[Stated task]: Output every record below exactly as it appears.

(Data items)

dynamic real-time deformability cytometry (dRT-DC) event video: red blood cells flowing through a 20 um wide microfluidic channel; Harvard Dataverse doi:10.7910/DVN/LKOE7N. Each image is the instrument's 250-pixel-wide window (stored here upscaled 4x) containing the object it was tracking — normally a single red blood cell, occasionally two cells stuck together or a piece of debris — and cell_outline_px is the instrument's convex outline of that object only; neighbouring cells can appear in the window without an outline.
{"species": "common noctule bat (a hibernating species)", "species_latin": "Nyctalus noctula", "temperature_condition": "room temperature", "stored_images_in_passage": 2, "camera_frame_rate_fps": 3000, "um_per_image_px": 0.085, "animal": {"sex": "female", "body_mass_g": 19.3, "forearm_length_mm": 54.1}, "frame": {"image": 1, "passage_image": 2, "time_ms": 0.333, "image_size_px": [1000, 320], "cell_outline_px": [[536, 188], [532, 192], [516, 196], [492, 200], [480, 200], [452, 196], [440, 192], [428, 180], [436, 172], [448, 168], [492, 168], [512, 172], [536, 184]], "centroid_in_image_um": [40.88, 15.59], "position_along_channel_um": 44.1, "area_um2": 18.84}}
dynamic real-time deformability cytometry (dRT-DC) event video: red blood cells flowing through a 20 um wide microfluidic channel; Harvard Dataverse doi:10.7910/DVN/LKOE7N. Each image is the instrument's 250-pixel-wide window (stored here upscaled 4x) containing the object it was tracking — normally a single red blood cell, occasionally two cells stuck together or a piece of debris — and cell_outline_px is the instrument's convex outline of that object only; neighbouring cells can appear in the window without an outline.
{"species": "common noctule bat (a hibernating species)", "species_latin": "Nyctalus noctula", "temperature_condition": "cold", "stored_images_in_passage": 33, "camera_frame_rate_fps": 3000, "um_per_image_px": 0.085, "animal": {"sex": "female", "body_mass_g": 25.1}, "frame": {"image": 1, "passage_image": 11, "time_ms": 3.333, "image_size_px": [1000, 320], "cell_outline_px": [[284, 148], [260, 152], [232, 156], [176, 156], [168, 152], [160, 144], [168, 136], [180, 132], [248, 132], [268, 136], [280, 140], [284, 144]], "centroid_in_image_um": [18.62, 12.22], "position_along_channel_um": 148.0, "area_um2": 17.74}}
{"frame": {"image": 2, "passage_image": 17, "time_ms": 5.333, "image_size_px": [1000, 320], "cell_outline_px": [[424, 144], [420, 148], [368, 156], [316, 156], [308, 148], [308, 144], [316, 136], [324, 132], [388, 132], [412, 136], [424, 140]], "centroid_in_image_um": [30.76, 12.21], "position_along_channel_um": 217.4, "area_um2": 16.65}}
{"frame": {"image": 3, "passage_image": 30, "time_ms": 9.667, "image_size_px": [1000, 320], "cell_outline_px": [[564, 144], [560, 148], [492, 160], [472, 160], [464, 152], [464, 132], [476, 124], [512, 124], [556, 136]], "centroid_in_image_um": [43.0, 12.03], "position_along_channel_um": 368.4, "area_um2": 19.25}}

[The solution]:
dynamic real-time deformability cytometry (dRT-DC) event video: red blood cells flowing through a 20 um wide microfluidic channel; Harvard Dataverse doi:10.7910/DVN/LKOE7N. Each image is the instrument's 250-pixel-wide window (stored here upscaled 4x) containing the object it was tracking — normally a single red blood cell, occasionally two cells stuck together or a piece of debris — and cell_outline_px is the instrument's convex outline of that object only; neighbouring cells can appear in the window without an outline.
{"species": "common noctule bat (a hibernating species)", "species_latin": "Nyctalus noctula", "temperature_condition": "room temperature", "stored_images_in_passage": 2, "camera_frame_rate_fps": 3000, "um_per_image_px": 0.085, "animal": {"sex": "female", "body_mass_g": 19.3, "forearm_length_mm": 54.1}, "frame": {"image": 1, "passage_image": 2, "time_ms": 0.333, "image_size_px": [1000, 320], "cell_outline_px": [[536, 188], [532, 192], [516, 196], [492, 200], [480, 200], [452, 196], [440, 192], [428, 180], [436, 172], [448, 168], [492, 168], [512, 172], [536, 184]], "centroid_in_image_um": [40.88, 15.59], "position_along_channel_um": 44.1, "area_um2": 18.84}}
dynamic real-time deformability cytometry (dRT-DC) event video: red blood cells flowing through a 20 um wide microfluidic channel; Harvard Dataverse doi:10.7910/DVN/LKOE7N. Each image is the instrument's 250-pixel-wide window (stored here upscaled 4x) containing the object it was tracking — normally a single red blood cell, occasionally two cells stuck together or a piece of debris — and cell_outline_px is the instrument's convex outline of that object only; neighbouring cells can appear in the window without an outline.
{"species": "common noctule bat (a hibernating species)", "species_latin": "Nyctalus noctula", "temperature_condition": "cold", "stored_images_in_passage": 33, "camera_frame_rate_fps": 3000, "um_per_image_px": 0.085, "animal": {"sex": "female", "body_mass_g": 25.1}, "frame": {"image": 1, "passage_image": 11, "time_ms": 3.333, "image_size_px": [1000, 320], "cell_outline_px": [[284, 148], [260, 152], [232, 156], [176, 156], [168, 152], [160, 144], [168, 136], [180, 132], [248, 132], [268, 136], [280, 140], [284, 144]], "centroid_in_image_um": [18.62, 12.22], "position_along_channel_um": 148.0, "area_um2": 17.74}}
{"frame": {"image": 2, "passage_image": 17, "time_ms": 5.333, "image_size_px": [1000, 320], "cell_outline_px": [[424, 144], [420, 148], [368, 156], [316, 156], [308, 148], [308, 144], [316, 136], [324, 132], [388, 132], [412, 136], [424, 140]], "centroid_in_image_um": [30.76, 12.21], "position_along_channel_um": 217.4, "area_um2": 16.65}}
{"frame": {"image": 3, "passage_image": 30, "time_ms": 9.667, "image_size_px": [1000, 320], "cell_outline_px": [[564, 144], [560, 148], [492, 160], [472, 160], [464, 152], [464, 132], [476, 124], [512, 124], [556, 136]], "centroid_in_image_um": [43.0, 12.03], "position_along_channel_um": 368.4, "area_um2": 19.25}}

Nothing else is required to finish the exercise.